Fix up frameworks and teach others by doing so 🔗
The second angle to attack this problem from is by fixing existing frameworks and pushing those fixes upstream via pull requests or whatever means is used in that particular project’s environment. And be vocal about it. Explain why you’re doing certain things and what the accessibility and usability benefits are. I know a lot of good people who already do this, and successfully, and have helped to make the world a lot better again for many who rely on assistive technologies while accessing web content. And also include those who benefit, but don’t use such assistive technologies.
And even if you’re someone who doesn’t have the coding skills to fix up the frameworks yourself, open pull requests. Describe the issues, maybe link to some resources about web accessibility. And tell others you opened that pull request, so they may become aware and jump in to provide their skills.
But first and foremost, be friendly when you do those things. The framework authors or community aren’t your enemy. They may lack some knowledge, but that is probably just a matter of improper education at their university (see above), or lack of awareness. Both can be changed, and this is only achieved by being friendly, empathic, and not by putting them in a defensive position by being rude.
Push on implementors to improve standards support 🔗
A third point that is equally important is to push implementors, in an equally friendly tone, to agree on technical issues in standards bodies and implement better support for new widgets, improve support in existing ones such as styling for form elements, for example, and thus give developers less reason to reinvent the wheel with every framework. The better the browser tooling is, the more accessible the web becomes from this angle, too.
JavaScript is not our enemy 🔗
JavaScript or frameworks built with it are not our enemy. They are neither the enemy of accessibility, nor of web standards in general. And neither are the ones who thought up those frameworks to make other developers’ lives easier. They want to do good things for the web just like accessibility advocates do, they just need to work together more. 😉
In fact, I don’t want to go back to a world without dynamic JavaScript in web applications. I don’t want to have to deal again with web sites like a mail front-end that loads a completely new page for every click one makes. This may be OK for some situations still, but especially when I want to be productive, I definitely no longer want to have to deal with pages that fully load every five seconds and thus throw me off my context and out of my workflow.

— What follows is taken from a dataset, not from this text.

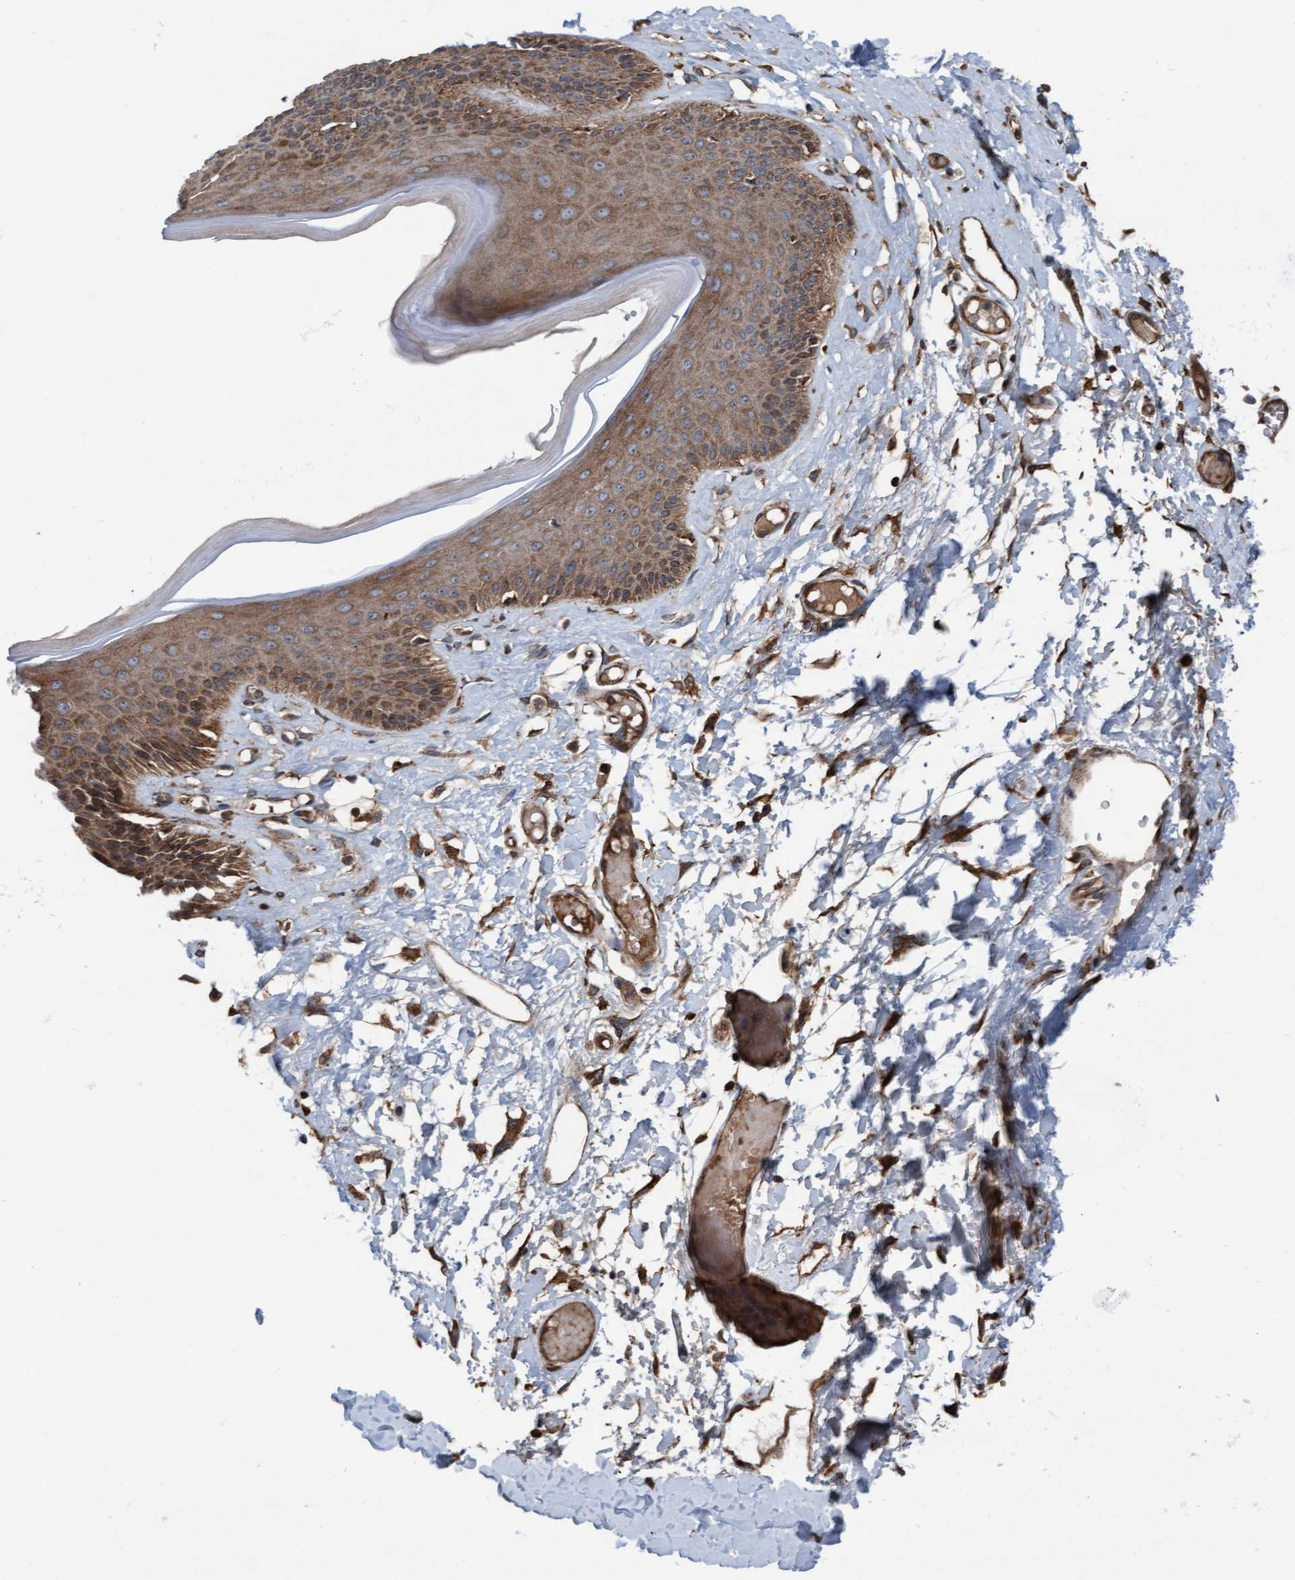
{"staining": {"intensity": "strong", "quantity": ">75%", "location": "cytoplasmic/membranous"}, "tissue": "skin", "cell_type": "Epidermal cells", "image_type": "normal", "snomed": [{"axis": "morphology", "description": "Normal tissue, NOS"}, {"axis": "topography", "description": "Vulva"}], "caption": "Skin stained with immunohistochemistry (IHC) exhibits strong cytoplasmic/membranous expression in about >75% of epidermal cells.", "gene": "RAP1GAP2", "patient": {"sex": "female", "age": 73}}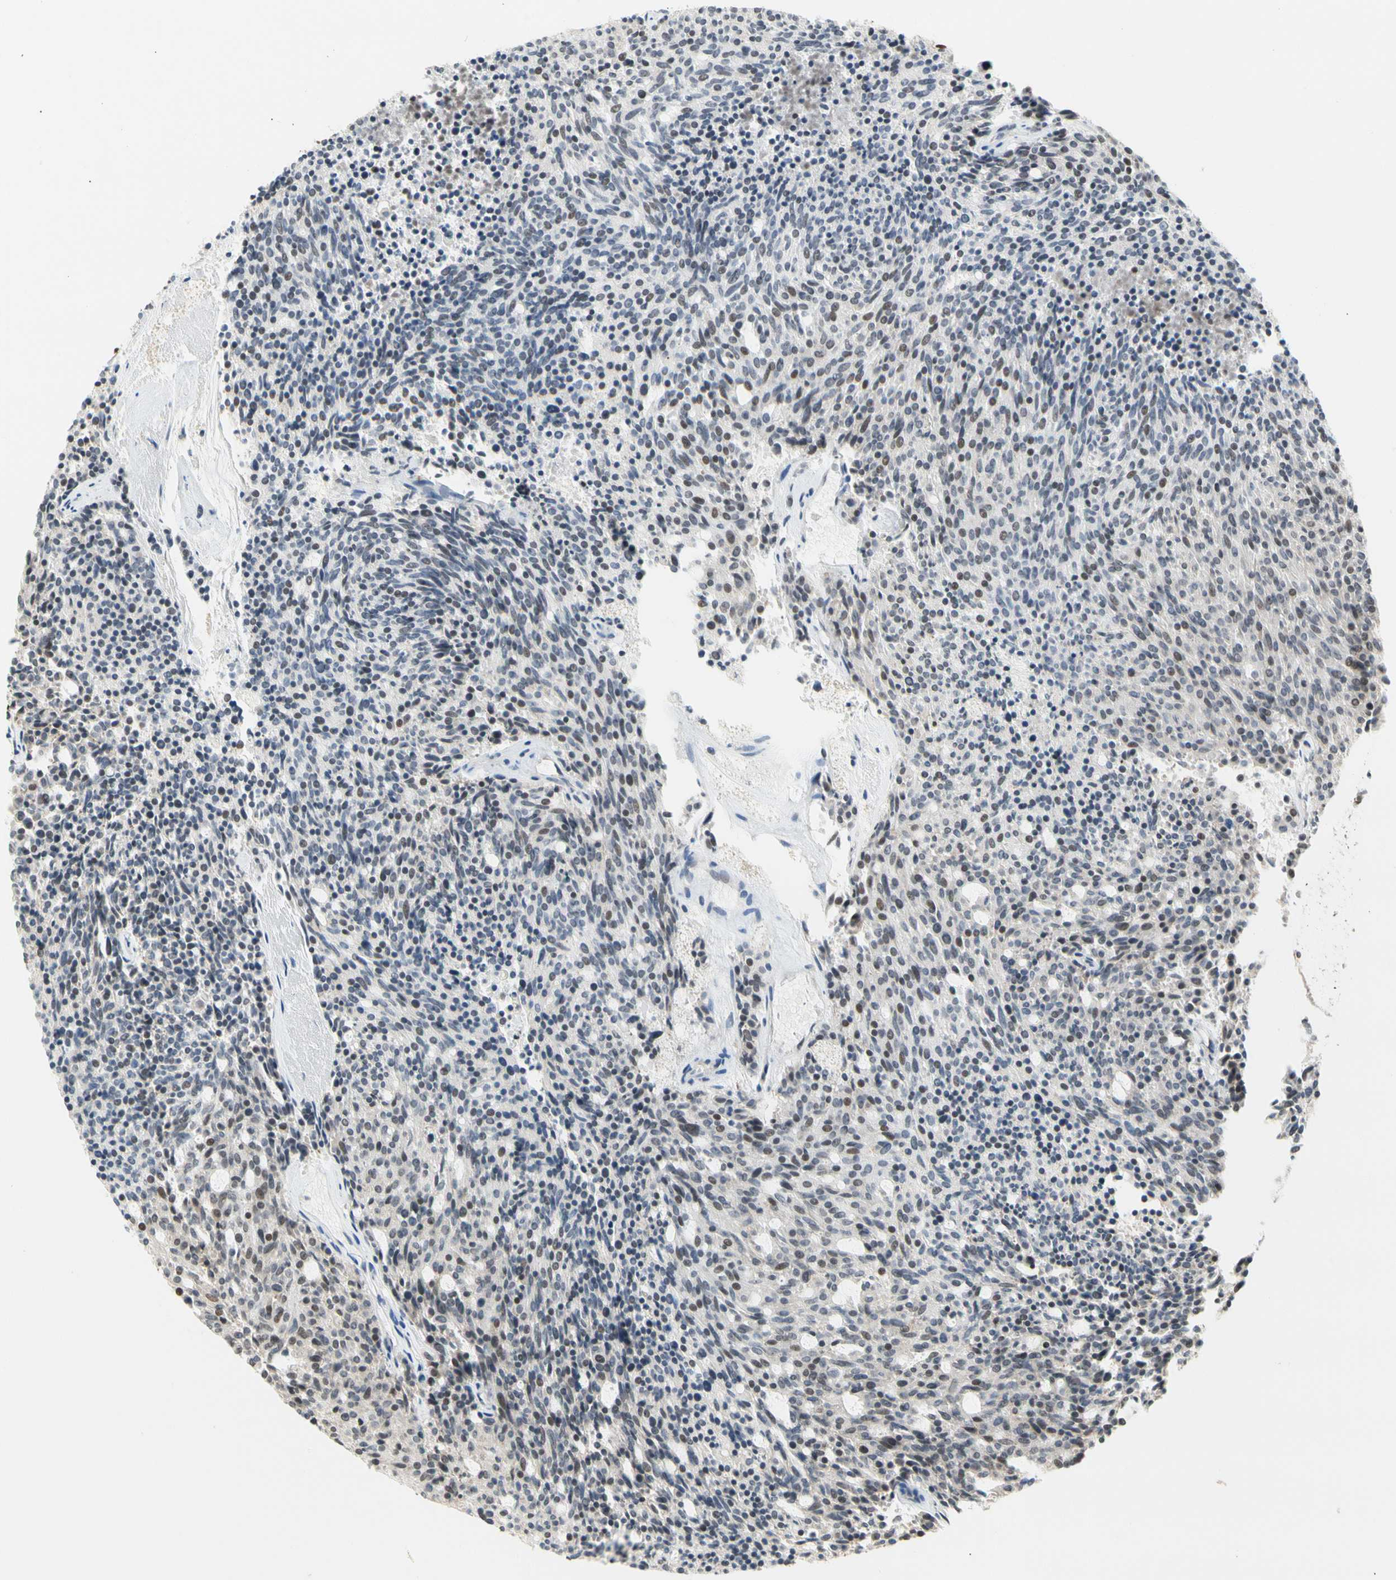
{"staining": {"intensity": "weak", "quantity": "<25%", "location": "nuclear"}, "tissue": "carcinoid", "cell_type": "Tumor cells", "image_type": "cancer", "snomed": [{"axis": "morphology", "description": "Carcinoid, malignant, NOS"}, {"axis": "topography", "description": "Pancreas"}], "caption": "Tumor cells are negative for protein expression in human carcinoid.", "gene": "ZSCAN16", "patient": {"sex": "female", "age": 54}}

Incidentally, I already wrote a post in April of 2008 called “Are Ajax and Accessibility mutually exclusive?“. I answered “no” to that question back then, and I firmly still stand by that answer now, in the context of JavaScript in general, and frameworks in particular. Granted, it may be hard at first, and it may be tedious at times. But the number of people knowing and caring about accessibility on the web is growing every year. And each pull request, each interaction educates someone you may not even think about at that moment.
So, let’s all keep up the good work we’re doing, and not let new things such as JavaScript frameworks scare us into apathy, but let us accept the challenges new and emerging technologies on the web pose, and embrace the possibilities they give us, by helping to make them accessible!